Today we’re going to take a look at the relative number of mutations displayed by the SARS-CoV-2 coronavirus which causes COVID-19 in humans, as opposed to the mutations of the lab leak theory of that same virus. Which has mutated more? The virus that infects cells, or the virus that infects minds?
A few points before we get started: COVID-19 is the disease; SARS-CoV-2 is the medical term for the specific virus that causes COVID-19; Corona viruses are a family of viruses that can get human beings sick. I’m going to refer to the specific SARS-CoV-2 virus as “coronavirus” for the sake of simplicity.
The coronavirus pandemic began in late 2019 in the city of Wuhan, China, home to a wild game night market, or “wet” market, and to the Wuhan Institute of Virology.
Photo Source: South China Morning Post, published December 31, 2019
Source: Common
It now appears certain that the human coronavirus originated in bats.
Since the beginning of the pandemic, the view that this pandemic is basically like all the others in human history has contended with another view point: Human beings did it. Other human beings, that is.
Why anyone would think anything other than a natural jump from one species to another is what happened here. After all, viruses have been doing that for thousands of years. That’s their job, after all.
I’m going to call the view that other human beings did this the “lab leak theory.” Some versions assume greater malevolence on the part of these other human beings, i.e., it was deliberate.
The lab leak theory is neatly facilitated by the presence of a lab studying viruses, including coronaviruses, in the city of Wuhan, the Wuhan Institute of Virology.
Given that the original speculations blamed the night market and lamented the lack of controls exerted by the Chinese government in the market, and the lab leak theory laments the over-control exerted by the Chinese government over the Wuhan lab, one suspects that the origins of the pandemic in the People’s Republic of China is the primary factor in theories of whatever sort, in whatever fashion, about the origins of coronavirus.
First, let’s take a look at the city of Wuhan itself.
I think it’s safe to say that, before the pandemic, many Americans had never heard of this city of almost nine million people, founded in 1500 B.C.E. At times the city has played a major role in the history of China, but nothing like this in its 3,500-year history.

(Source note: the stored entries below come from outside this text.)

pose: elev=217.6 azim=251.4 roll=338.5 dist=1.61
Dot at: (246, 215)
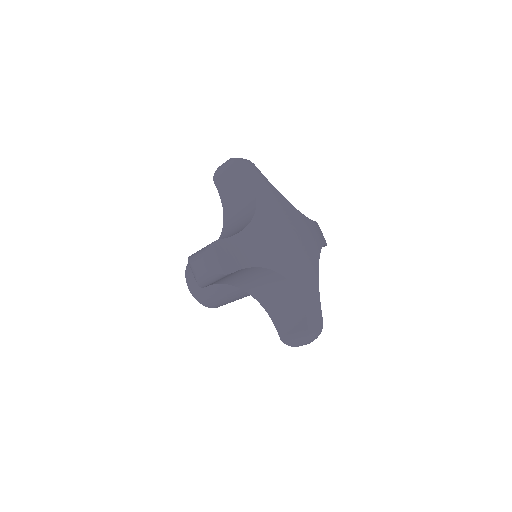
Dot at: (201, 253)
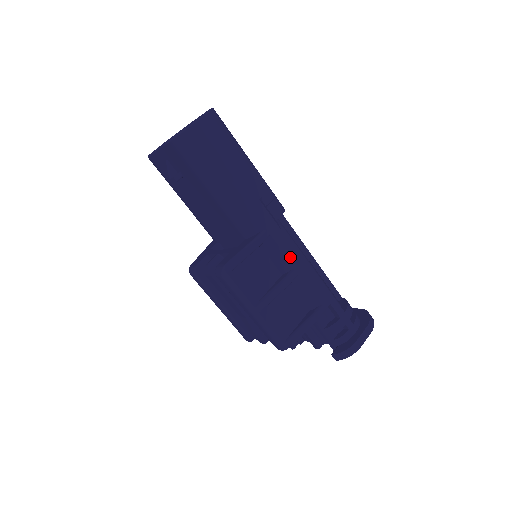
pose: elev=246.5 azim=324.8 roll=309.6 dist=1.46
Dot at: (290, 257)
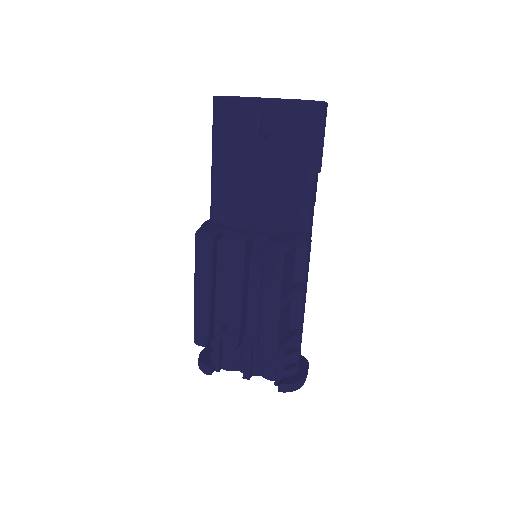
Dot at: (306, 269)
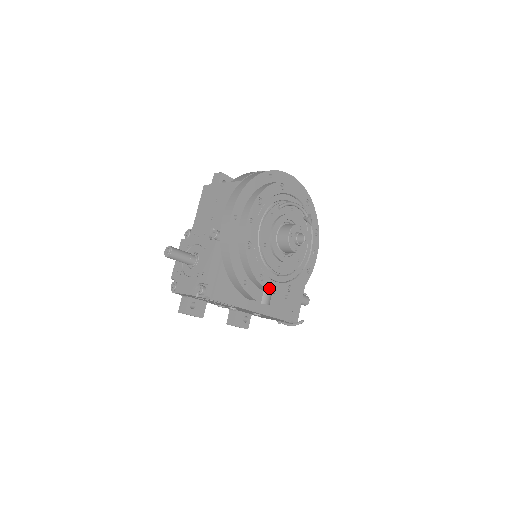
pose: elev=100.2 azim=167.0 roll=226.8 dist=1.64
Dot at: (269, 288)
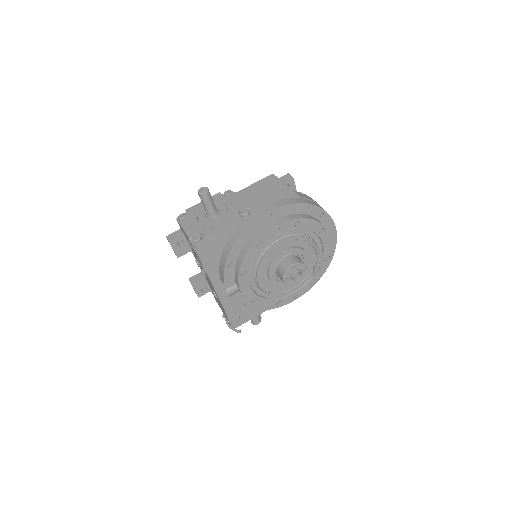
Dot at: (241, 285)
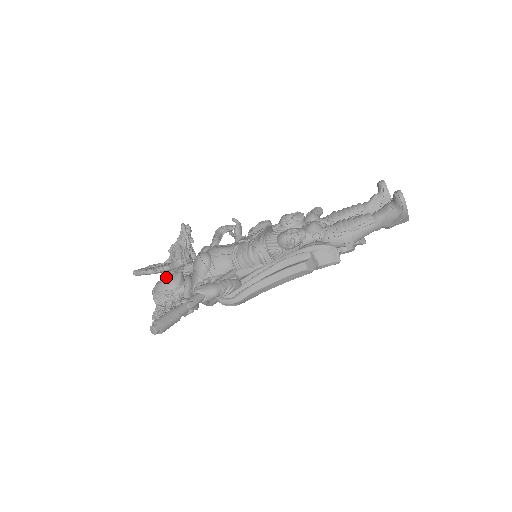
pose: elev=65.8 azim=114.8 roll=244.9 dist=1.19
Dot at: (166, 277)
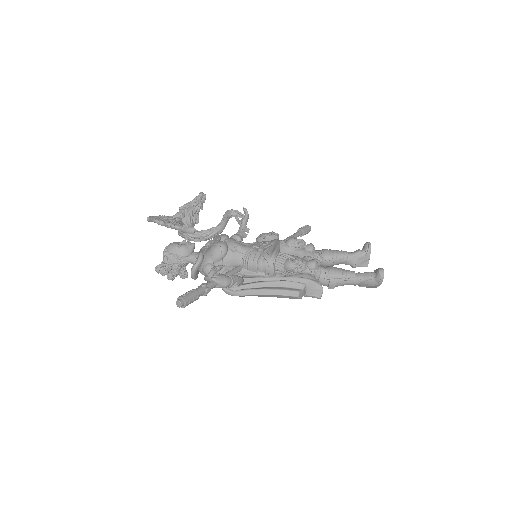
Dot at: (181, 242)
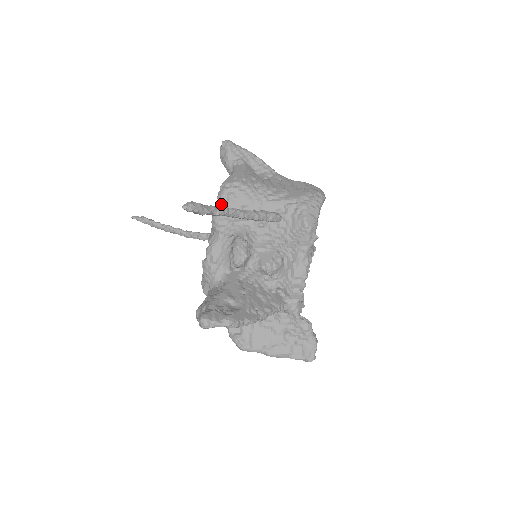
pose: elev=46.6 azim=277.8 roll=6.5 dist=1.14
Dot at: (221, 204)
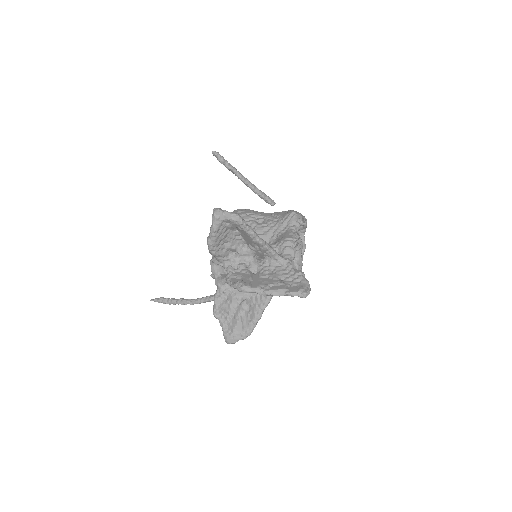
Dot at: occluded
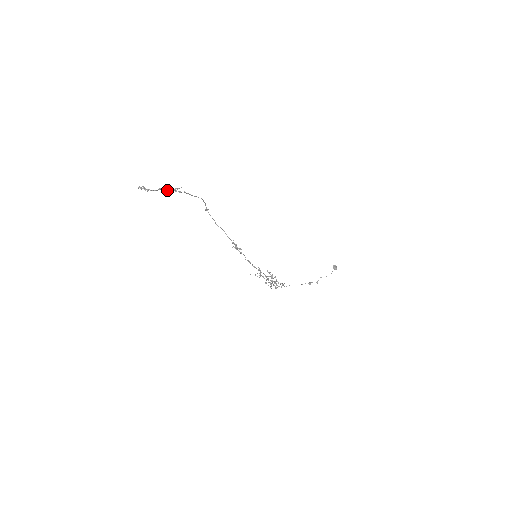
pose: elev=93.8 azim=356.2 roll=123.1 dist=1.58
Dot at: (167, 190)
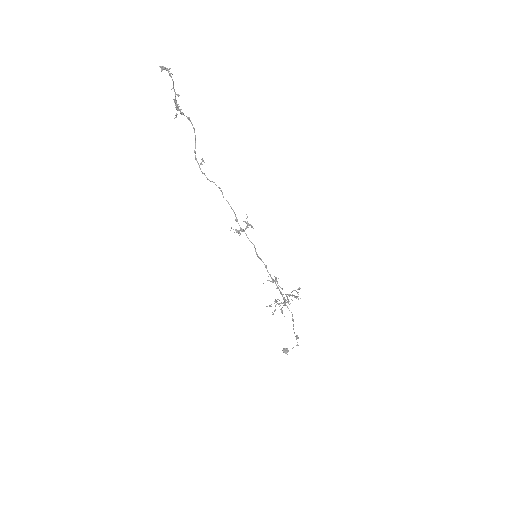
Dot at: (178, 95)
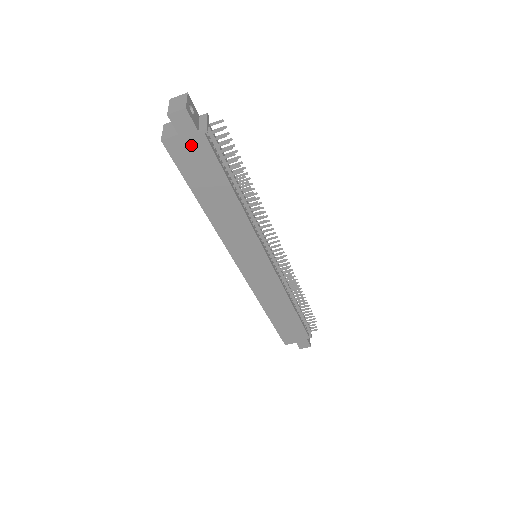
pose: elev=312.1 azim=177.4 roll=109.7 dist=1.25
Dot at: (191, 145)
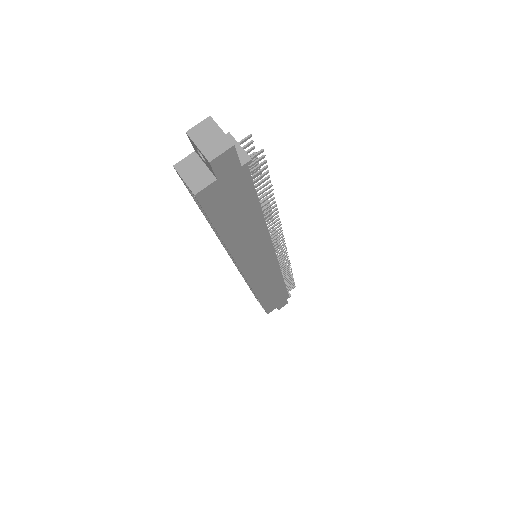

I had heard of Wuhan, but only through the Chinese neo-noir, The Wild Goose Lake, filmed in 2018 and released in 2019. The movie concerns a gang war between two rival gangs of motorbike thieves trying to carve up territory. Wuhan is shown as a lively city with a significant underworld, and some great noodle shops. The Wild Goose Lake in question is a lake outside the city which attracts a lot of partiers, gangsters, and prostitutes. I recommend it (the movie, I mean), if you get a chance. Because this film can give you a human perspective on a distant city that we now know mainly through mischaracterizations. The Wild Goose Lake is currently streaming on Hoopla, IMDB TV Amazon Channel, and Amazon Video.
Wuhan is, in short, a city with a lot of vitality. Wuhan is a city that supports an underworld, a working class, and a class of educated professionals, enough to staff a world-renowned institute. It’s a real place with a history going back 3,500 years.

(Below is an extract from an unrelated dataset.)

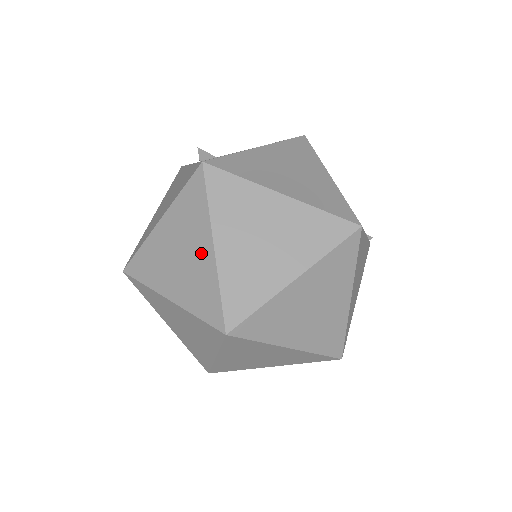
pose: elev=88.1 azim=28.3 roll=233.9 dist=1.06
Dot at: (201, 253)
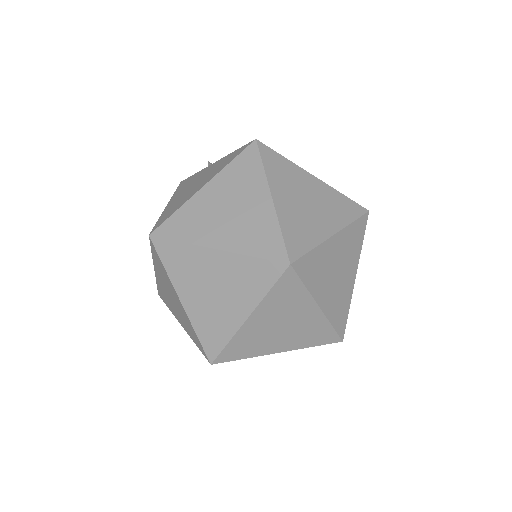
Dot at: (257, 204)
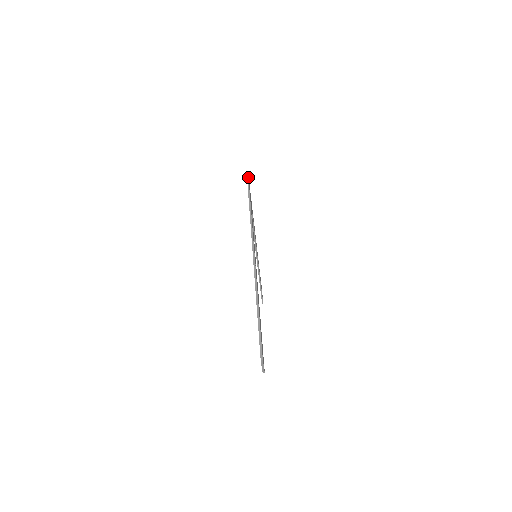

I mention this because the city, its location in the People’s Republic of China, and the Wuhan Institute of Virology have served as blank canvases for the projections of so many of us. But this place is real. Just like coronavirus.
Back to coronavirus. To date, there have been nine main variants, either “Variants of Interest” or “Variants of Concern,” of coronavirus, as designated by the World Health Organization. Each of these variants has mutated numerous times.

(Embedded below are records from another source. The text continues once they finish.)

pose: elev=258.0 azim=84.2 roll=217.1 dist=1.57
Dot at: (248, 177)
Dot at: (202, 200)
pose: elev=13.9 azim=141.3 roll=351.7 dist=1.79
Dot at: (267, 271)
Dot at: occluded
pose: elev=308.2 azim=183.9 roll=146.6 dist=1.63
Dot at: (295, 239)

Below is a chronological list of the variants of coronavirus, based on the dates of the earliest known verified samples. (This date is different from the classification dates, which is the date on which the Greek letter designations is based.)
VOI: Variant of Interest
VOC: Variant of Concern
Source: World Health Organization
Now, for the lab leak theory.
I did a google news search for “lab leak theory” and “coronavirus” together, counting the number of appearances, duplicates eliminated, sorted by relevance, month by month, starting in January 2020, when coronavirus began to demand our attention.
The chart below is the result.
Chart © 2021 Franklin Mount
As you can see, there was a huge spike in articles mentioning “lab leak theory” and “coronavirus” in May of 2021, just after the appearance of Nicholas Wades article (linked below) on May 5, 2021. In fact, in the ten days following the publication of that article, there were 1,880 articles mentioning “lab leak theory” and “coronavirus”—almost as many mentions as in the previous four months.
I read a number of the news articles that have appeared over the past twenty-one months, including the most influential articles.
Reviewing the articles positing the lab leak theory, some points jumped out to me:
the beginnings of the pandemic in China has colored news coverage;
suspicion of China has played a major role in just about all of the coverage;
suspicion of the motives of opponents of the lab leak theory has been a prevalent theme in articles advocating for the lab leak theory;
pro lab leak articles are largely devoted to attempting to refute their opponents, with no direct evidence for the lab leak theory being presented;
pro lab leak articles rely on logical fallacies, particularly reasoning from false or uncertain premises;
pro lab leak articles typically conclude either that coronavirus “must” have come from a lab or that more investigation is needed;
proponents of the lab leak theory tend portray themselves as courageous fighters for truth;
“could be possible” and “should not be dismissed” are frequently implied as reasons for serious consideration of the lab leak theory; and
the fact that there is no actual direct evidence for the lab leak theory is taken as proof that the Wuhan Virology Lab must be investigated.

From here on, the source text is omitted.